PROVIDED DATA START

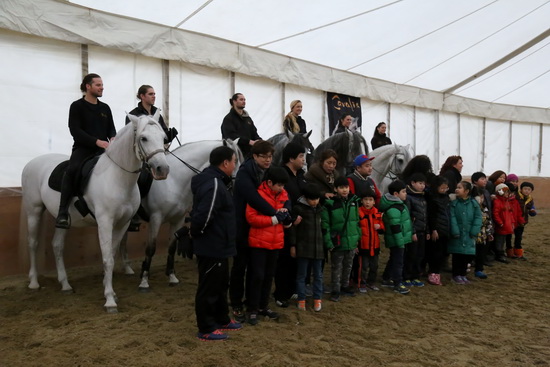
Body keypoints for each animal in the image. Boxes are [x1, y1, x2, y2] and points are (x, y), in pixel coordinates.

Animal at [21, 113, 169, 314]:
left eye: (163, 138)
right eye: (143, 138)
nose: (163, 169)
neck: (118, 178)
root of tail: (31, 163)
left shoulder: (122, 224)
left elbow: (112, 255)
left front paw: (111, 292)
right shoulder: (105, 222)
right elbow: (107, 259)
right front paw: (110, 301)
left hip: (62, 220)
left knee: (57, 245)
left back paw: (65, 285)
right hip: (34, 211)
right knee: (33, 243)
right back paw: (34, 282)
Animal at [128, 139, 243, 292]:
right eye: (235, 161)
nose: (238, 183)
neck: (173, 181)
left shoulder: (178, 219)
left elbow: (172, 247)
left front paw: (172, 277)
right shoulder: (155, 218)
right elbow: (151, 248)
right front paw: (144, 280)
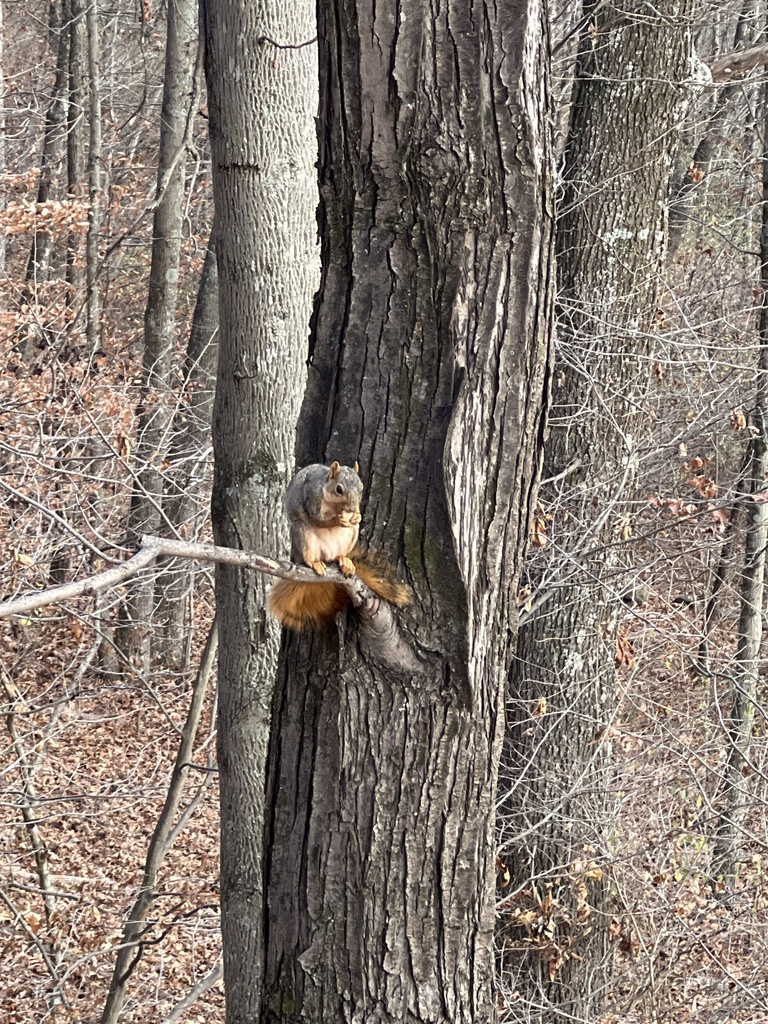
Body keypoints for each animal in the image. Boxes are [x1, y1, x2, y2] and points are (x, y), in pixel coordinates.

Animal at [268, 460, 415, 626]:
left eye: (361, 487)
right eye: (339, 489)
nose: (353, 509)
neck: (336, 506)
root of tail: (326, 557)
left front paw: (357, 516)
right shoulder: (313, 498)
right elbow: (319, 519)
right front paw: (338, 520)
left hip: (350, 536)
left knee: (338, 555)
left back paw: (345, 561)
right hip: (303, 534)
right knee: (308, 557)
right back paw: (314, 563)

PROVIDED DATA END

→ WORK REQUEST
Once the line with "nose: (353, 509)" has been found in the records above, retype it and every line after it exactly, and include nothing else.

→ ANSWER SPACE
nose: (353, 509)
neck: (336, 506)
root of tail: (326, 557)
left front paw: (357, 516)
right shoulder: (313, 498)
right elbow: (319, 519)
right front paw: (338, 520)
left hip: (350, 536)
left knee: (338, 555)
left back paw: (345, 561)
right hip: (303, 534)
right knee: (308, 557)
right back paw: (314, 563)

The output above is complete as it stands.